Vittorio Jannuzzi

Jannuzzi, il fotografo dei Vip: “Cerco l’anima attraverso lo scatto”

Da diversi anni, dal suo studio professionale sito a Vercelli, vedute, paesaggi sono il risultato di una professionalità acquisita nel tempo e temperata da una viva passione.

Ma i soggetti di Vittorio Jannuzzi, fotografo professionista, sono variegati; il suo occhio ed il suo obiettivo si concentra molti sui volti in un duplice soggetto e su una doppia caratteristica; volti di gente comune (il più delle volte prestano il proprio volto gli abitanti di Pisciotta, il suo paese natio) e moltissimi volti noti dello spettacolo, noi celebri della settimana arte dalla musica al cinema, dalla Letteratura al teatro alla televisione.

Gli scatti di Jannuzzi, destinati alle copertine dei maggiori settimanali di spettacolo, da Chi a Gente, da Diva e Donna, si pongono, nelle più volte dichiarate intenzioni di Jannuzzi, “di ricercare nel soggetto fotografato i tratti più intimi della sua personalità ed anche del loro talento”.

Una visione ed una concezione che sarebbe piaciuta ad un Carlo Levi o, prima di lui, ad un Ernesto De Martino, che anche solo dagli occhi della popolazione lucana si prefiggeva di tracciare gli elementi fisici ed addirittura spirituali di quella popolazione. Da Pisciotta, Vittorio Jannuzzi si è trasferito a Vercelli negli anni ottanta dopo aver vissuto nel capoluogo piemontese precedentemente con il fratello. Dopo aver frequentato le scuola a Losanna, in Svizzera, ha deciso di trasferirsi con la sua compagna da cui ha avuto un figlio. Il suo studio fotografico, tuttavia, è a Milano, dove, con diversi collaboratori, realizza e propone i suoi ormai celebri scatti.

————

**CONSEGNA**.
Puoi estrarre dall'articolo su Vittorio Jannuzzi, parola per parola, il tratto che va da "Da diversi anni, dal" fino a "una viva passione." incluso?

————

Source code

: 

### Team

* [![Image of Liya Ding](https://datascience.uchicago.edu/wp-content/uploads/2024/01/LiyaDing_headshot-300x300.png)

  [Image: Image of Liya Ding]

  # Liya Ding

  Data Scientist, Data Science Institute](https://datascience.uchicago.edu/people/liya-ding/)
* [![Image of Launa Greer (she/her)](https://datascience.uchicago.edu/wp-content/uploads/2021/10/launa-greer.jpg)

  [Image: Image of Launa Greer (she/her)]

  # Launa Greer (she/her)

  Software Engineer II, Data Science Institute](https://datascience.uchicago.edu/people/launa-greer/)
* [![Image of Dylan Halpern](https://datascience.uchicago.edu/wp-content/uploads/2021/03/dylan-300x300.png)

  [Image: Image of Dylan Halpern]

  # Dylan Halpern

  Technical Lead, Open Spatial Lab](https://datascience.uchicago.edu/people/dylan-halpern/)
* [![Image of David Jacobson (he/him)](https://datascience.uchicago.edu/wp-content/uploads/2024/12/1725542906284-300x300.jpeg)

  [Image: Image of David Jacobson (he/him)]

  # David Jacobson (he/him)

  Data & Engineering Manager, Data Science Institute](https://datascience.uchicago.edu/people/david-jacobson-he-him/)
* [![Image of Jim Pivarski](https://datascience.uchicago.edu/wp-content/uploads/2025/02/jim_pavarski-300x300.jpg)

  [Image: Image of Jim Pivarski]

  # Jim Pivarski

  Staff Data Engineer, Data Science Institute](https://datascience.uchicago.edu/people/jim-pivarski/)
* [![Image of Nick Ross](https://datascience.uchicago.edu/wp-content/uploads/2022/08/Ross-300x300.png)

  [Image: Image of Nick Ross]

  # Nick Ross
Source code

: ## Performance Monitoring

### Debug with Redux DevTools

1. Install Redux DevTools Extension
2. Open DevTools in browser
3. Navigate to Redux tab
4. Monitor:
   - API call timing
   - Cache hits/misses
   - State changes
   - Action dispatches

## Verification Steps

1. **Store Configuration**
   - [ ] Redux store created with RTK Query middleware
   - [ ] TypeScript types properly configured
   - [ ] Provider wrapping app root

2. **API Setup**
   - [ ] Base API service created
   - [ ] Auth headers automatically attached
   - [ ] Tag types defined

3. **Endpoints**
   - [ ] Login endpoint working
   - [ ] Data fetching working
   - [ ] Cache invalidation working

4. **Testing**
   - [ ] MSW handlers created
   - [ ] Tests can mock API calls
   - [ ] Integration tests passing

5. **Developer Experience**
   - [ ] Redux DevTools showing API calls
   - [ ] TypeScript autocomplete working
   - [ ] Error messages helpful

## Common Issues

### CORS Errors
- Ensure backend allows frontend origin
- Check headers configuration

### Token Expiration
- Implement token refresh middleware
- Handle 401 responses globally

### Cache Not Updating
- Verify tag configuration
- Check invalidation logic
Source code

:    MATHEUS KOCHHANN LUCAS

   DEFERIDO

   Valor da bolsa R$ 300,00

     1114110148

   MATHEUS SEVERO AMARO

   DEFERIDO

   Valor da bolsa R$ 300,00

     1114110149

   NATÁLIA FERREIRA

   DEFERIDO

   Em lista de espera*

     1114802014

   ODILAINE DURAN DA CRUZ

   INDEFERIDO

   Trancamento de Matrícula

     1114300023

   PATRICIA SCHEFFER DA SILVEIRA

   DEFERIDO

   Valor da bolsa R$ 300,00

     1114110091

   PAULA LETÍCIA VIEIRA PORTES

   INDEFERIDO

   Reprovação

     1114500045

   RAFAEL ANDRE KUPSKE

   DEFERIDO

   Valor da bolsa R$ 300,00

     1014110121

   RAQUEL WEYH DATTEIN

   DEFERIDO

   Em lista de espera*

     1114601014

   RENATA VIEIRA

————

**SOLUZIONE**.
Da diversi anni, dal suo studio professionale sito a Vercelli, vedute, paesaggi sono il risultato di una professionalità acquisita nel tempo e temperata da una viva passione.